The trend to very large tonnage is continuing. It is to be assumed that freight rates will remain under pressure in the current year and liner shipping be characterised by further intense earnings volatility. Crucial to the course of the financial year ahead will be the extent to which the liner shipping companies – largely forgoing gains in market share – operate a forward-looking capacity management policy and so ensure freight rate stabilisation. With a moderately positive development of the global economy, an equalisation of capacity and cargo volume can be expected in 2015 at the earliest. The prerequisite for this, however, is the absence of any sizeable ship newbuilding order activity.
In the area of bulk shipping, no fundamental recovery in the market can be expected in 2013 given the serious overcapacity situation. Similarly, there is no turnaround yet in sight in 2013 for the product tankers. Hamburg Süd intends to continue along the path it has pursued in recent years and grow in line with the market. Staffing numbers will scarcely rise in 2013 and for the foreseeable future, despite the planned growth in cargo. In the years ahead, the aim is to ensure continuous efficiency gains in the organisation through high capital expenditure on EDP while maintaining high service quality. Based on the assumption that the global economy and global trade will see only moderate growth in 2013, Hamburg Süd is continuing its service optimisation measures.

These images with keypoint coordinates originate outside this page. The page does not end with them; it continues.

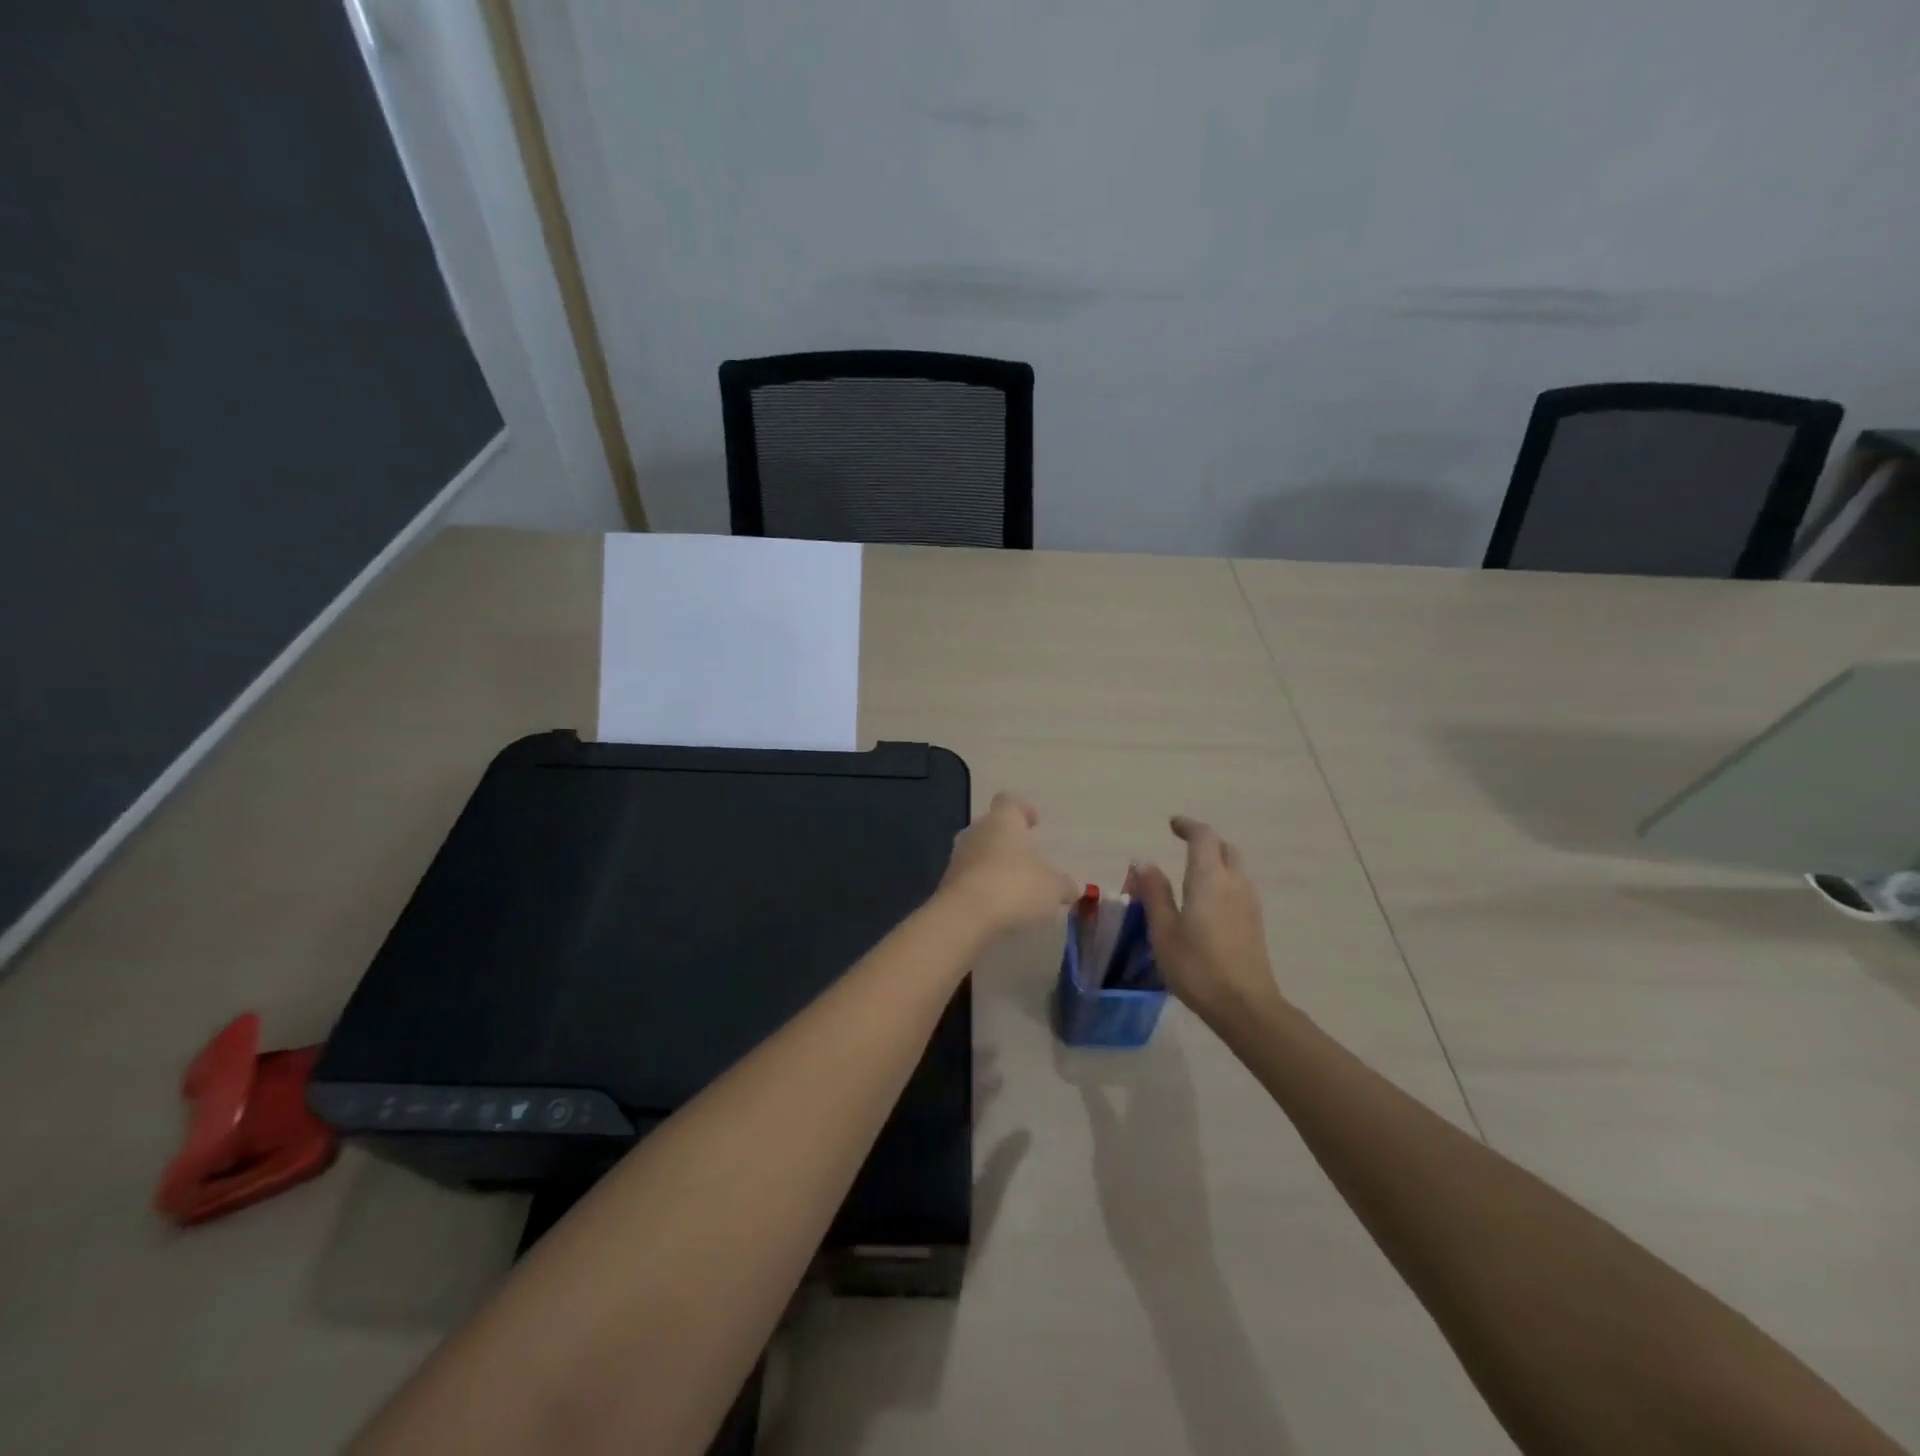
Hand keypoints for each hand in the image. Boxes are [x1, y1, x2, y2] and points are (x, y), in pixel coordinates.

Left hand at [940, 792, 1078, 935]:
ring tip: (1015, 888)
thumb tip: (1072, 887)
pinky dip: (983, 888)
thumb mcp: (1053, 887)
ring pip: (979, 853)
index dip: (1022, 808)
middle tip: (1027, 859)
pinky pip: (970, 879)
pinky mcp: (947, 884)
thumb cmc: (1015, 886)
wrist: (965, 916)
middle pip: (992, 827)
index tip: (1034, 822)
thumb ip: (1064, 884)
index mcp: (1002, 820)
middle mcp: (976, 832)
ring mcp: (958, 857)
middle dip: (1008, 841)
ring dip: (994, 866)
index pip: (1009, 801)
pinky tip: (998, 907)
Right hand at [1130, 816, 1286, 1026]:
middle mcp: (1234, 883)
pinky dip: (1223, 881)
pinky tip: (1207, 902)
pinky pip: (1239, 887)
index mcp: (1208, 879)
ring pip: (1235, 867)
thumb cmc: (1197, 967)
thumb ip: (1154, 893)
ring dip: (1216, 861)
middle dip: (1205, 841)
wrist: (1245, 1006)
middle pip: (1225, 848)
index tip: (1172, 825)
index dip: (1188, 826)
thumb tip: (1145, 863)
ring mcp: (1249, 903)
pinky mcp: (1255, 923)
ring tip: (1192, 874)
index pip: (1203, 837)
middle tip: (1183, 846)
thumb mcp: (1164, 931)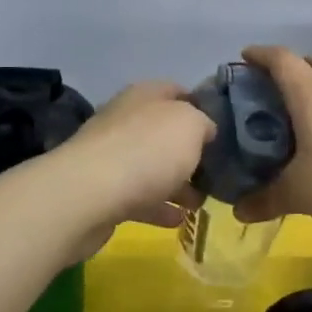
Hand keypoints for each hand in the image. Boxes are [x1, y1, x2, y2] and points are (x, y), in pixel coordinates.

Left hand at [57, 81, 213, 239]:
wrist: (88, 196)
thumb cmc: (147, 151)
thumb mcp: (190, 125)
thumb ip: (203, 123)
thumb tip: (204, 130)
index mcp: (145, 95)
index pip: (178, 91)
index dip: (201, 107)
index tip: (223, 130)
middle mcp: (126, 120)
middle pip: (164, 133)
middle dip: (190, 152)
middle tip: (215, 173)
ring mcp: (111, 156)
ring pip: (152, 166)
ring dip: (177, 184)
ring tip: (200, 203)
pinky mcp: (102, 191)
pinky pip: (138, 197)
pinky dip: (158, 207)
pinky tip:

The liner result is set to be improved compared with the previous year. Tramp shipping, however, is likely to produce a similarly unsatisfactory result as in the previous year; the first quarter closed roughly in line with plan. In December 2012 it was announced that the owners of Hamburg Süd and Hapag-Lloyd AG had tasked the management of both companies with investigating the potential benefits of a merger of the two companies. After these examinations had been brought to a positive conclusion, the owners conducted negotiations on the prerequisites for such a merger and the form it might take. No agreement has been reached on important points to date. Negotiations were broken off in late March. A resumption is unforeseeable at this time.